Patents on drugs that currently generate $200B in annual revenue will expire by 2030, according to data from Evaluate.
“That affects pharmaceutical companies in different ways, and many, including ourselves, are looking for the next products,” Palmer added. “That drives a need for [research and development] to not only be efficient, but to find solutions.”
Companies like GSK have two options when it comes to replacing that revenue: Buy a late-stage company or drug that is close to becoming revenue-producing or develop new drugs themselves. And when its comes to the latter, real estate can have a positive impact on innovation — if it’s done well.
With that in mind, GSK is partnering with developer Reef and investor UBS Asset Management to build a 1.4M SF, £900M life sciences campus on a 33-acre site alongside its existing R&D facility in Stevenage, 33 miles to the north of London.
The 15-building campus will be set around a central green with an interconnecting network of paths and open spaces. The buildings for the new campus will comprise a variety of different uses, including R&D labs and offices, Good Manufacturing Practices facilities and flexible lab buildings as well as training, innovation and collaboration spaces.
The site will also include restaurants, cafes and leisure facilities.
The aim is to create an ecosystem of academics, companies and investors, which GSK will contribute to and benefit from.
“We have sat historically behind a big fence with one or two partners and a good catalyst,” Palmer said, referring to the Stevenage Bioscience Catalyst.
“But the idea behind partnering with Reef was that they would come in with all of their industry expertise and bring forward a state-of-the art life science campus that would benefit GSK through that collaboration, through the ecosystem, through the proximity to late-stage, early-stage, fully-formed pharma businesses that may well be rivals, but equally, are united in a passion to develop science going forward.”
Overlaying those amenities is an engagement programme that, for example, allows GSK’s chief scientific officer to speak to users of the campus and facilitates equipment exchanges between companies, lowering costs and waste.
GSK also opens smaller offices in cities or clusters where it might want to access a specific knowledge marketplace. In one case, it opened a small office in King’s Cross, London, to access the “Knowledge Quarter” cluster in the area. That office is specifically focused on life sciences technology.

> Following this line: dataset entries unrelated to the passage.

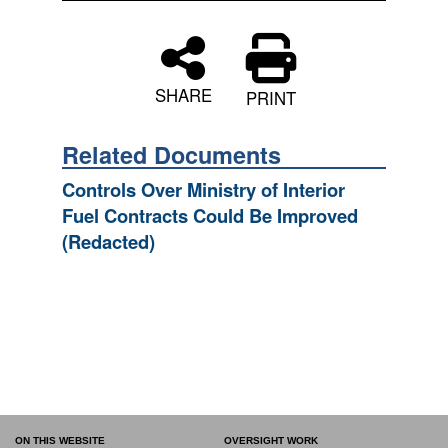
SHARE
PRINT
Related Documents
Controls Over Ministry of Interior
Fuel Contracts Could Be Improved
(Redacted)
ON THIS WEBSITE
OVERSIGHT WORK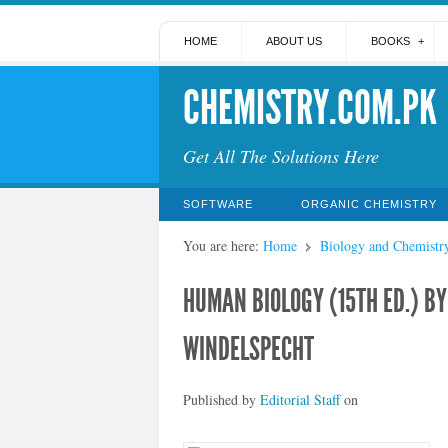
HOME
ABOUT US
BOOKS
CHEMISTRY.COM.PK
Get All The Solutions Here
SOFTWARE
ORGANIC CHEMISTRY
You are here:
Home
Biology and Chemistr
HUMAN BIOLOGY (15TH ED.) B
WINDELSPECHT
Published by
Editorial Staff
on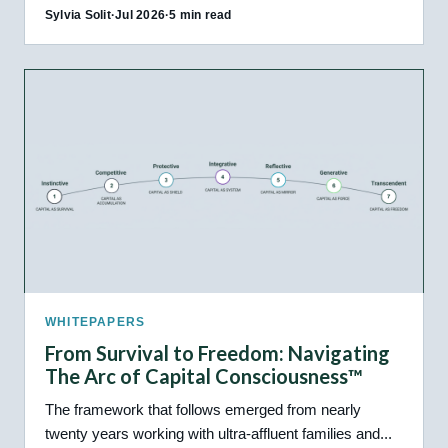
Sylvia Solit
·
Jul 2026
·
5 min read
WHITEPAPERS
From Survival to Freedom: Navigating
The Arc of Capital Consciousness™
The framework that follows emerged from nearly
twenty years working with ultra-affluent families and...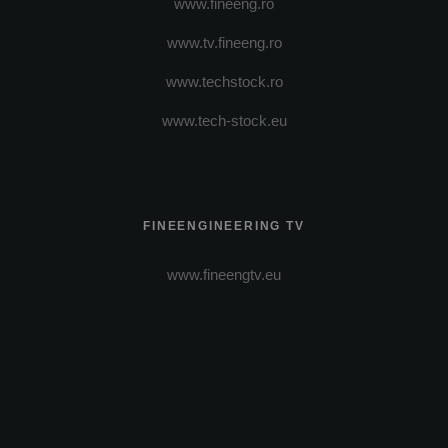
www.fineeng.ro
www.tv.fineeng.ro
www.techstock.ro
www.tech-stock.eu
FINEENGINEERING TV
www.fineengtv.eu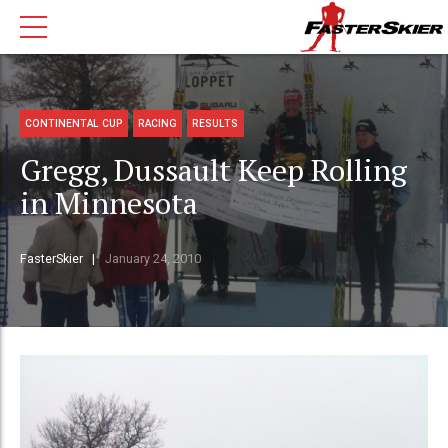
CONTINENTAL CUP
RACING
RESULTS
Gregg, Dussault Keep Rolling
in Minnesota
FasterSkier
January 24, 2010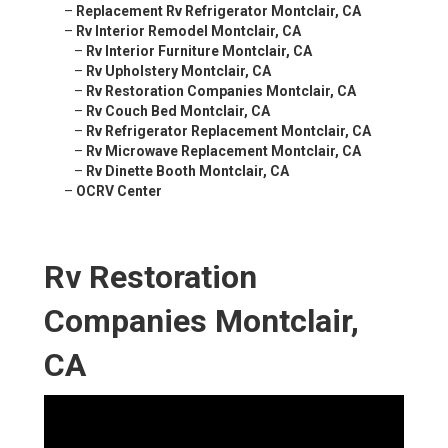
–
Replacement Rv Refrigerator Montclair, CA
–
Rv Interior Remodel Montclair, CA
–
Rv Interior Furniture Montclair, CA
–
Rv Upholstery Montclair, CA
–
Rv Restoration Companies Montclair, CA
–
Rv Couch Bed Montclair, CA
–
Rv Refrigerator Replacement Montclair, CA
–
Rv Microwave Replacement Montclair, CA
–
Rv Dinette Booth Montclair, CA
–
OCRV Center
Rv Restoration
Companies Montclair,
CA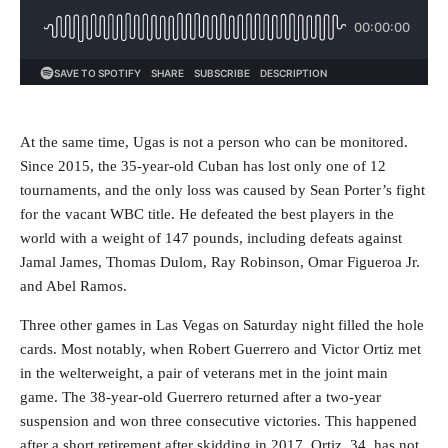
At the same time, Ugas is not a person who can be monitored.
Since 2015, the 35-year-old Cuban has lost only one of 12
tournaments, and the only loss was caused by Sean Porter’s fight
for the vacant WBC title. He defeated the best players in the
world with a weight of 147 pounds, including defeats against
Jamal James, Thomas Dulom, Ray Robinson, Omar Figueroa Jr.
and Abel Ramos.
Three other games in Las Vegas on Saturday night filled the hole
cards. Most notably, when Robert Guerrero and Victor Ortiz met
in the welterweight, a pair of veterans met in the joint main
game. The 38-year-old Guerrero returned after a two-year
suspension and won three consecutive victories. This happened
after a short retirement after skidding in 2017. Ortiz, 34, has not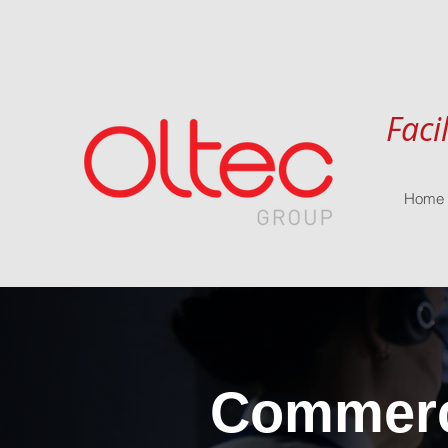
Faci
Home
Commerci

When it comes to working with real estate companies, Palmer said GSK was looking for specialisation and scale, adding the ability to tap into a network of different sites across a country or region is useful for companies.
Palmer warned landlords to look for a partnership rather than just focusing on the financials.

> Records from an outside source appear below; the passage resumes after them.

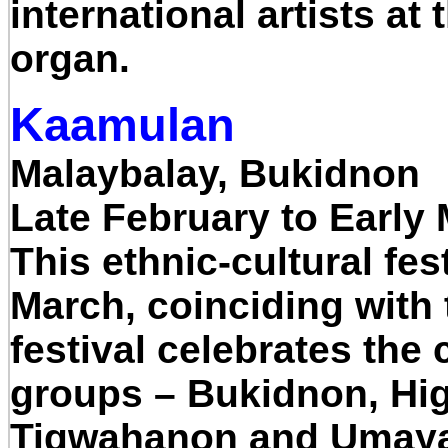
international artists a
organ.
Kaamulan
Malaybalay, Bukidnon
Late February to Early
This ethnic-cultural fes
March, coinciding with
festival celebrates the 
groups – Bukidnon, Hig
Tigwahanon and Umay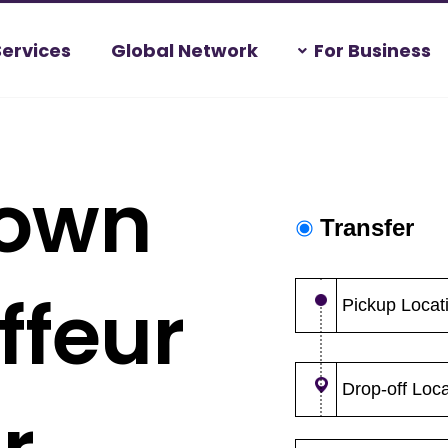
Services
Global Network
For Business
town
ffeur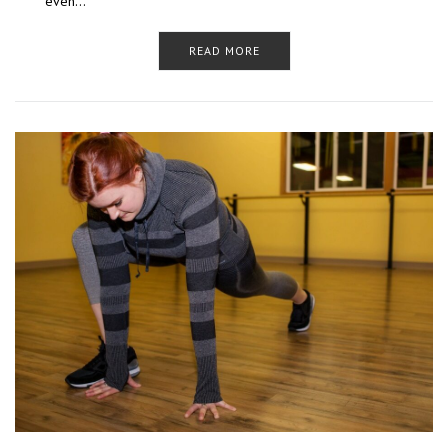
even…
READ MORE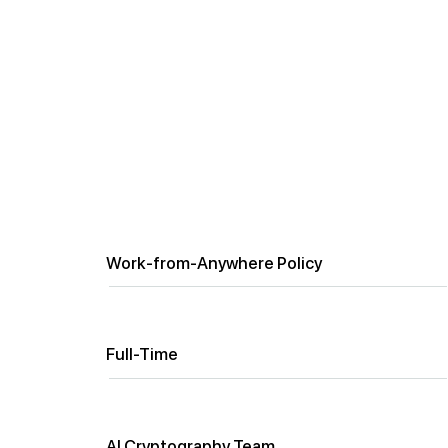
Circuit Engineer
Location
Work-from-Anywhere Policy
Employment Type
Full-Time
Department
AI Cryptography Team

“What is always clear is that there are landlords, who for any negotiation, it's a purely an adversarial, financially-driven discussion,” he said.
“Finance does drive value and is an important factor. But I think the true way that we can move forward, and the most successful relationships we've had with landlords, have been where a partnership approach has been possible, and where I think there's potential additional value.”